Business credit cards and Credicorp products both offer revolving-style access to funds, but they are designed for different use cases. For many companies the answer is to use both — for different purposes.
What credit cards do well
A business credit card is excellent for recurring supplier purchases, travel, and expenses that fit neatly within a monthly statement cycle. Rewards programmes and purchase protection add value for frequent small transactions. Most cards offer an interest-free window if the balance is cleared in full each month.

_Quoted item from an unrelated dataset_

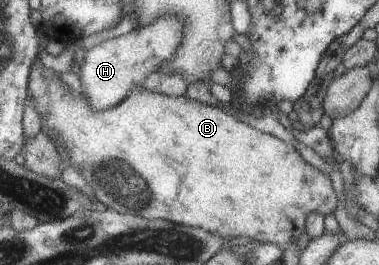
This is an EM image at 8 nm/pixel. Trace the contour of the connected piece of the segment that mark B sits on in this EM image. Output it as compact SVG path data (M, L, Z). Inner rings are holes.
M34 61L31 64L27 80L28 99L32 101L32 106L38 113L42 133L54 140L59 148L62 148L66 154L66 160L79 175L83 176L84 182L91 188L94 197L99 200L107 209L119 212L120 214L133 213L147 219L159 218L183 224L184 226L193 226L211 232L213 235L222 237L226 243L231 237L249 237L253 243L265 242L277 244L281 249L286 248L288 243L297 241L299 234L304 231L305 218L312 211L319 212L323 217L333 213L337 205L337 197L331 188L329 175L324 175L315 167L307 164L299 155L299 152L291 147L284 140L276 138L273 134L259 131L257 128L241 122L231 114L224 113L217 106L201 104L197 100L192 100L183 95L168 96L149 90L143 90L139 87L134 88L119 103L113 107L104 110L92 110L90 103L83 97L75 99L73 90L74 84L70 79L62 77L61 74L45 68L41 62Z

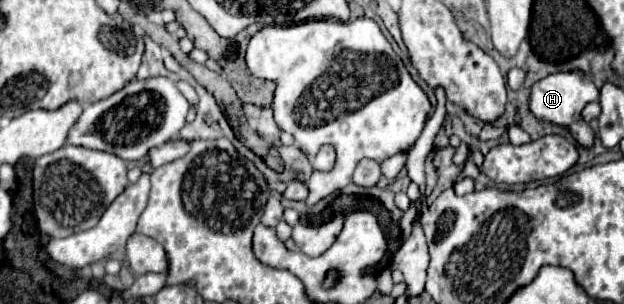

Where Credicorp fits instead
Credit cards typically carry low limits and high revert rates once the interest-free period lapses. They are not designed to fund a £20,000 stock order, cover a quarterly VAT bill, or bridge a large debtor gap. Credicorp's Business Loan provides a fixed lump sum for a defined short term. Credicorp Slice spreads a specific company bill — such as a supplier invoice or tax charge — over three or four weekly instalments at a flat 6% fee with no compounding interest. Neither product requires a director personal guarantee.
Director liability
Many business credit cards require a director or sole-trader personal guarantee, making the director personally liable for the company's card debt. Credicorp lends to the company directly — no personal liability for directors.
We lend only to UK limited companies and LLPs, and the loan is to the company with no director personal guarantee. As business finance outside the consumer-credit regime, it is not covered by the Financial Ombudsman Service or FSCS.